--- Exercise data Enclosed Below ---

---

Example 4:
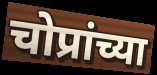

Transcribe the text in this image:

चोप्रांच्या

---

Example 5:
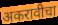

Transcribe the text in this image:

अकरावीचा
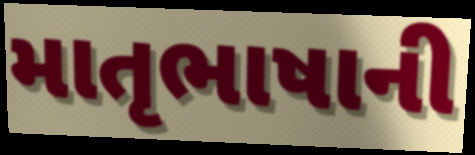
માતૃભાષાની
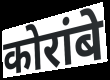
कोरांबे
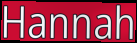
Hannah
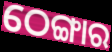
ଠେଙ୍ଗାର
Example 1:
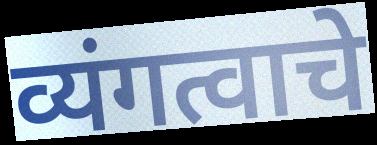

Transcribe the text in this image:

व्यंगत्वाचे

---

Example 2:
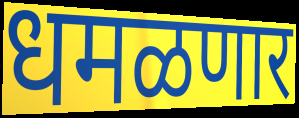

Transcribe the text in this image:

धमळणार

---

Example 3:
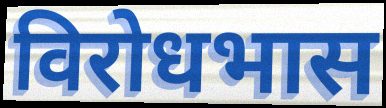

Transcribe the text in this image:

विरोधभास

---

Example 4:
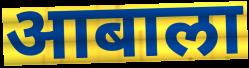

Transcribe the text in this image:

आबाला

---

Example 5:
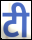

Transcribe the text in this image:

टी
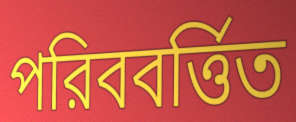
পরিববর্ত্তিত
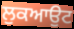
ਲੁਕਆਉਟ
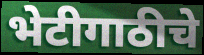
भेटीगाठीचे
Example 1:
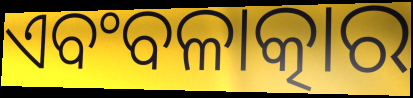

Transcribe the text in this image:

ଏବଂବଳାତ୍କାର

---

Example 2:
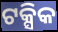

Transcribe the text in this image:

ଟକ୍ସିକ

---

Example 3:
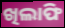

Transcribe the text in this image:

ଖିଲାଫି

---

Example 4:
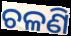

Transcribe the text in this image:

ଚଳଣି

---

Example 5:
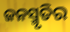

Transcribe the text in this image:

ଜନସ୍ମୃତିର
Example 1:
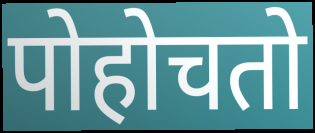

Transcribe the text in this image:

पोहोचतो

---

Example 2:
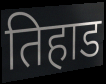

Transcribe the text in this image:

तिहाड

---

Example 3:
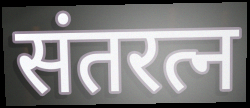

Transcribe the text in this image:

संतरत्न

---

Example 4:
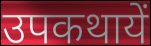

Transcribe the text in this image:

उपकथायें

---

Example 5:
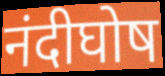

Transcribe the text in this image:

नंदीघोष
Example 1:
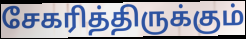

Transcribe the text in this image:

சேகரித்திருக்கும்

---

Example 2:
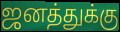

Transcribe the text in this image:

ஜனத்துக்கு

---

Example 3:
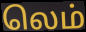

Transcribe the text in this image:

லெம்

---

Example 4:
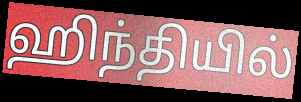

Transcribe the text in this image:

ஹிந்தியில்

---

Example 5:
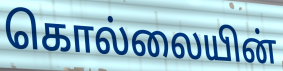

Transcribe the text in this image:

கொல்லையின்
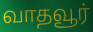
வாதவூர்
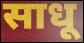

--- End of Enclosed Exercise data ---

Assigned task:
Transcribe every record above exactly as written, leaving out any pictures.

Output below:
---

Example 4:

Transcribe the text in this image:

चोप्रांच्या

---

Example 5:

Transcribe the text in this image:

अकरावीचा
માતૃભાષાની
कोरांबे
Hannah
ଠେଙ୍ଗାର
Example 1:

Transcribe the text in this image:

व्यंगत्वाचे

---

Example 2:

Transcribe the text in this image:

धमळणार

---

Example 3:

Transcribe the text in this image:

विरोधभास

---

Example 4:

Transcribe the text in this image:

आबाला

---

Example 5:

Transcribe the text in this image:

टी
পরিববর্ত্তিত
ਲੁਕਆਉਟ
भेटीगाठीचे
Example 1:

Transcribe the text in this image:

ଏବଂବଳାତ୍କାର

---

Example 2:

Transcribe the text in this image:

ଟକ୍ସିକ

---

Example 3:

Transcribe the text in this image:

ଖିଲାଫି

---

Example 4:

Transcribe the text in this image:

ଚଳଣି

---

Example 5:

Transcribe the text in this image:

ଜନସ୍ମୃତିର
Example 1:

Transcribe the text in this image:

पोहोचतो

---

Example 2:

Transcribe the text in this image:

तिहाड

---

Example 3:

Transcribe the text in this image:

संतरत्न

---

Example 4:

Transcribe the text in this image:

उपकथायें

---

Example 5:

Transcribe the text in this image:

नंदीघोष
Example 1:

Transcribe the text in this image:

சேகரித்திருக்கும்

---

Example 2:

Transcribe the text in this image:

ஜனத்துக்கு

---

Example 3:

Transcribe the text in this image:

லெம்

---

Example 4:

Transcribe the text in this image:

ஹிந்தியில்

---

Example 5:

Transcribe the text in this image:

கொல்லையின்
வாதவூர்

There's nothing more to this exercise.